Thursday, February 24, 2005

Gratitude to Parents - How can we feel anything but?

Having just been home recently, of late I reflect a lot on what my parents have done for me, and at such times my heart would melt and I would almost always cry as a result… cry with tears of deep gratitude.


The Buddha said: “Just as a mother would guard her only child, even at the risk of her own life, even so towards all beings, let me cultivate boundless love”.


My mother has 4 children, but even then I have already felt her tremendous love, much less if I were her only child. It really melts my heart how she would go the distance to ensure that we, her children, are well and happy. Just being near her and observe how she takes care of us is enough to know how much she cares for each one of us. At home, I was treated like a king while on the contrary, I feel that I’m the one who should have treated her like a king. How much has she gone through to raise us and take care of us? She would eat the bad food and keep for us the good ones. She doesn’t mind being left cold as long as we’re left warm. It reminds me of the virtues of a mother as told by the Buddha.


I remember reading an article by a monk relating how his mother would eat very little so as to ensure that her children have enough to eat. I’m sure my mom will do that too. But I’m not sure if I will. How embarrassing it is to think that instead of trying all ways to repay our debt of gratitude to our parents, out of our own ignorance and ingratitude, we mistreat them or think of them as unimportant. How blind have I been, that instead of looking at their virtues and emulate them, I zoomed in on their shortcomings and tried to correct them. J What a shame!

Once, I sat down with my mom and thanked her for the many little things she’s done that warm my heart. She asked thank her for what. I said I thank her for preparing my meal, for fixing my clothes, for buying me food that I like, for putting up with me, for taking care of me. She said that those are the things she’s very happy to do. I know I will always owe her. I know I won’t be able to completely repay my debt of her kindness.


So here and now, I make a resolution to be to others what she’s been to me and to give to others what she’s given to me – her kindness, love, warmth and care, as a way to sincerely thank her for all that she’s done for me.

Thursday, February 17, 2005

Reflection on Board

Medan, 14th Feb 2005

I was sitting in the waiting room waiting to board the plane, and below is what came to mind then...


There's meeting, there's separation.
In meeting up, the most important is the person we are with.
Why bother so much with petty things, who's right and who's wrong.

Soon we'll have to separate.
Why not treasure the moment and be the best that you can to the ones you love?

If he speaks, listen. Don't talk back.
Be the best that you can to him... for him...
because the only time you can do so is the time when you are with him.

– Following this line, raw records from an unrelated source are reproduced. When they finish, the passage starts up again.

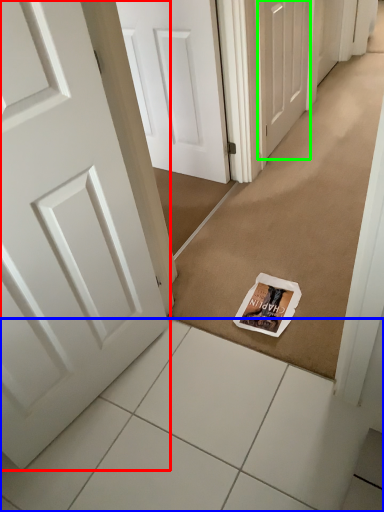
Question: Considering the real-world distances, which object is farthest from door (highlighted by a red box)? tile (highlighted by a blue box) or door (highlighted by a green box)?

Choices:
 (A) tile
 (B) door

Answer: (B)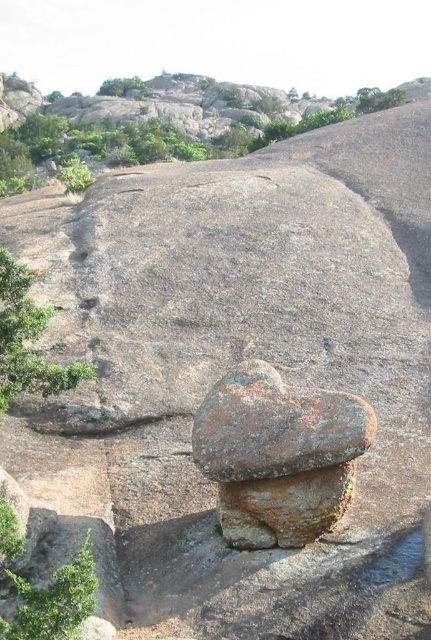
Question: Is rusty stone mushroom at center wider than green leafy tree at upper left?

Choices:
 (A) yes
 (B) no

Answer: (B)

Question: Which is farther from the green leafy tree at upper left?

Choices:
 (A) green leafy tree at lower left
 (B) green leafy tree at left

Answer: (A)

Question: Can you confirm if green leafy tree at left is wider than green leafy tree at lower left?

Choices:
 (A) yes
 (B) no

Answer: (A)

Question: Which point is closer to the camera taking this photo?

Choices:
 (A) (330, 440)
 (B) (105, 92)
 (C) (56, 605)

Answer: (C)

Question: Is green leafy tree at left positioned behind green leafy tree at upper left?

Choices:
 (A) no
 (B) yes

Answer: (A)

Question: Which object is positioned closest to the green leafy tree at upper left?

Choices:
 (A) green leafy tree at left
 (B) green leafy tree at lower left
 (C) rusty stone mushroom at center

Answer: (C)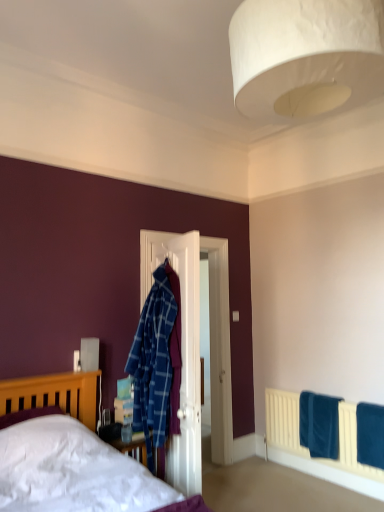
Question: From a real-world perspective, is white wooden door at center physically below blue soft towel at lower right, the second bath towel viewed from the front?

Choices:
 (A) yes
 (B) no

Answer: (B)

Question: From a real-world perspective, is white wooden door at center positioned over blue soft towel at lower right, which appears as the 1th bath towel when viewed from the back, based on gravity?

Choices:
 (A) yes
 (B) no

Answer: (A)

Question: Is white wooden door at center in front of blue soft towel at lower right, acting as the first bath towel starting from the left?

Choices:
 (A) yes
 (B) no

Answer: (A)

Question: Is blue soft towel at lower right, acting as the first bath towel starting from the left, at the back of white wooden door at center?

Choices:
 (A) yes
 (B) no

Answer: (B)

Question: Is white wooden door at center shorter than blue soft towel at lower right, which appears as the 1th bath towel when viewed from the back?

Choices:
 (A) no
 (B) yes

Answer: (A)

Question: From the image's perspective, does white wooden door at center appear lower than blue soft towel at lower right, acting as the first bath towel starting from the left?

Choices:
 (A) yes
 (B) no

Answer: (B)

Question: From a real-world perspective, is white paper lampshade at upper center over blue soft towel at lower right, which appears as the 1th bath towel when viewed from the back?

Choices:
 (A) yes
 (B) no

Answer: (A)

Question: Does white paper lampshade at upper center lie in front of blue soft towel at lower right, the second bath towel viewed from the front?

Choices:
 (A) yes
 (B) no

Answer: (A)

Question: Is white paper lampshade at upper center far away from blue soft towel at lower right, acting as the first bath towel starting from the left?

Choices:
 (A) yes
 (B) no

Answer: (A)

Question: Is white paper lampshade at upper center positioned beyond the bounds of blue soft towel at lower right, which is the second bath towel in right-to-left order?

Choices:
 (A) no
 (B) yes

Answer: (B)

Question: Can you confirm if white paper lampshade at upper center is shorter than blue soft towel at lower right, acting as the first bath towel starting from the left?

Choices:
 (A) yes
 (B) no

Answer: (B)

Question: Considering the relative sizes of white paper lampshade at upper center and blue soft towel at lower right, which appears as the 1th bath towel when viewed from the back, in the image provided, is white paper lampshade at upper center bigger than blue soft towel at lower right, which appears as the 1th bath towel when viewed from the back,?

Choices:
 (A) no
 (B) yes

Answer: (B)

Question: From the image's perspective, is white wooden door at center on top of white paper lampshade at upper center?

Choices:
 (A) no
 (B) yes

Answer: (A)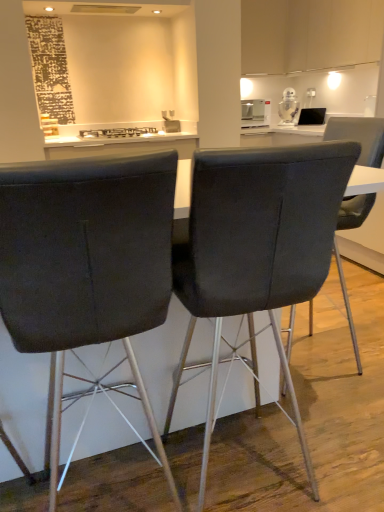
This screenshot has width=384, height=512. Find the location of `free point below velvet dark gray chair at center, placed as the third chair when sorted from left to right (from a real-world perspective)`. free point below velvet dark gray chair at center, placed as the third chair when sorted from left to right (from a real-world perspective) is located at coordinates (334, 349).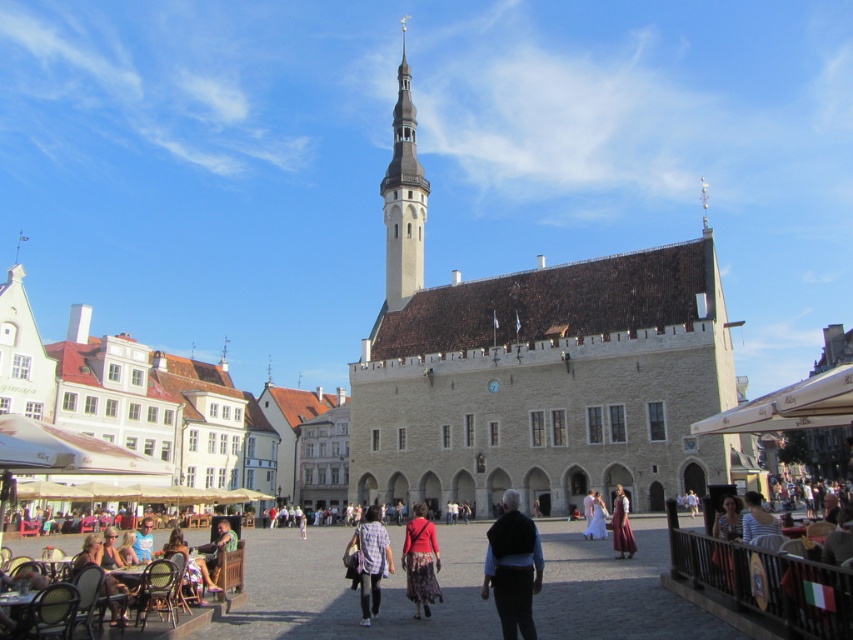
Question: Which point is closer to the camera?

Choices:
 (A) (381, 524)
 (B) (447, 490)
 (C) (619, 547)

Answer: (C)

Question: Which point is farther to the camera?

Choices:
 (A) (421, 177)
 (B) (612, 506)
 (C) (419, 470)

Answer: (A)

Question: Can you confirm if matte black chair at lower left is wider than matte black dress at center?

Choices:
 (A) yes
 (B) no

Answer: (A)

Question: Which point appears closest to the camera in this image?

Choices:
 (A) (415, 508)
 (B) (126, 600)

Answer: (B)

Question: Does matte black dress at center have a smaller size compared to matte brown dress at center?

Choices:
 (A) yes
 (B) no

Answer: (B)

Question: Observing the image, what is the correct spatial positioning of white stone tower at center in reference to white satin dress at center?

Choices:
 (A) below
 (B) above

Answer: (B)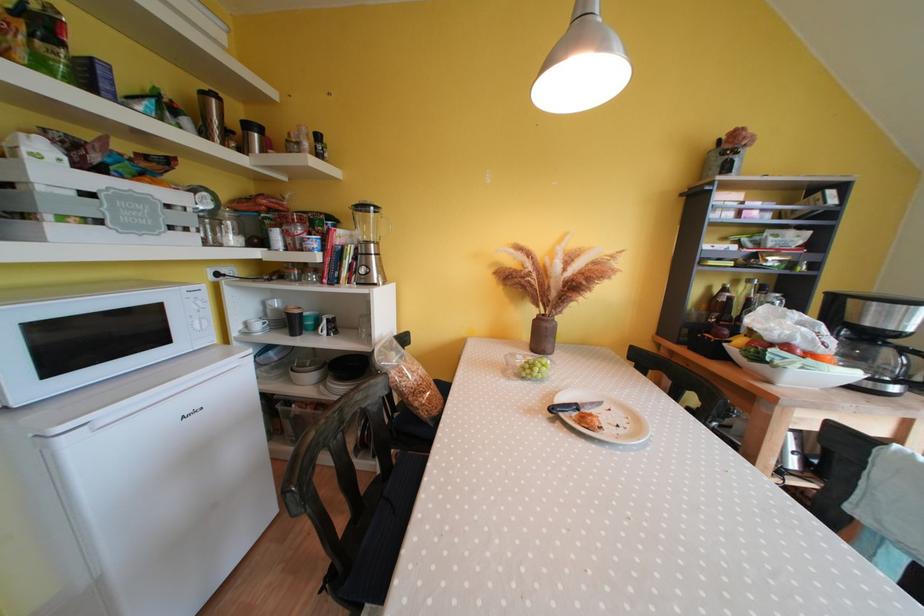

(PS: him == father or anyone U love)

Thursday, February 03, 2005

Pervert

I like things that upset many. Hence the title. The earliest occurrence, as far as I can remember, was sparked by Ajahn Lee. Somewhere in his book, he wrote (paraphrased): “Good things are bad things. Bad things are good things. Good things like praise, pleasure, and fame are bad for the heart. Things like criticism and displeasure are good for the heart.” I was pretty puzzled when I first come across this, but after some time, I began to see his point and really appreciated what was said. The deep appreciation comes from the very truth in what Ajahn Lee put across.

Once when I went to a Dhamma class at Mahaprajna, the shifu told us jokingly that he once anyhow gave a Dhamma name Hui Si (Meaning: Can Die) to a lay devotee, and the person got very upset. When I heard that, I thought the name was very nice, and so adopted it myself. I find the name very nice because it’s so much in line with reality, simple yet truthful, in no way trying to deny the truth and instead see it as it really is, in full acceptance.

On another occasion, I read Ajahn Brahm relating a story of the time when he was sick. Ajahn Chah paid him a visit and he got very pleased because he highly regarded Ajahn Chah and it was really an honor to him that Ajahn Chah paid him a visit. However, he got very upset when Ajahn Chah opened his mouth. Instead of consoling him or wishing him well soon, Ajahn Chah said, “You will either get better, or you will die.”

When I read that, I thought that was well-said, and on the right occasion! I would be happy to be offered such words when I got sick. It actually takes quite a bit of courage to speak the truth in such matter-of-factly-manner.

On yet another occasion, BW told me of a strict Zen meditation centre where the teacher will hit the students with a stick if they are sleepy while meditating. I got really excited to learn about that!
There’s a reason for this tendency: I’m constantly seeking for places or occasions that are favourable for cleansing the heart, and getting away from what is favourable to the defilements but endanger the practice! Things that are favourable to the defilements always seem very nice and naturally makes us inclined towards them, like praises, comfort, company of friends, good food, idle talks… Yet, if we let ourselves get carried away by them, they are bound to wipe out the goodness in us: make us forget ourselves, forget the training/ Dhamma, and just be slave to the defilements!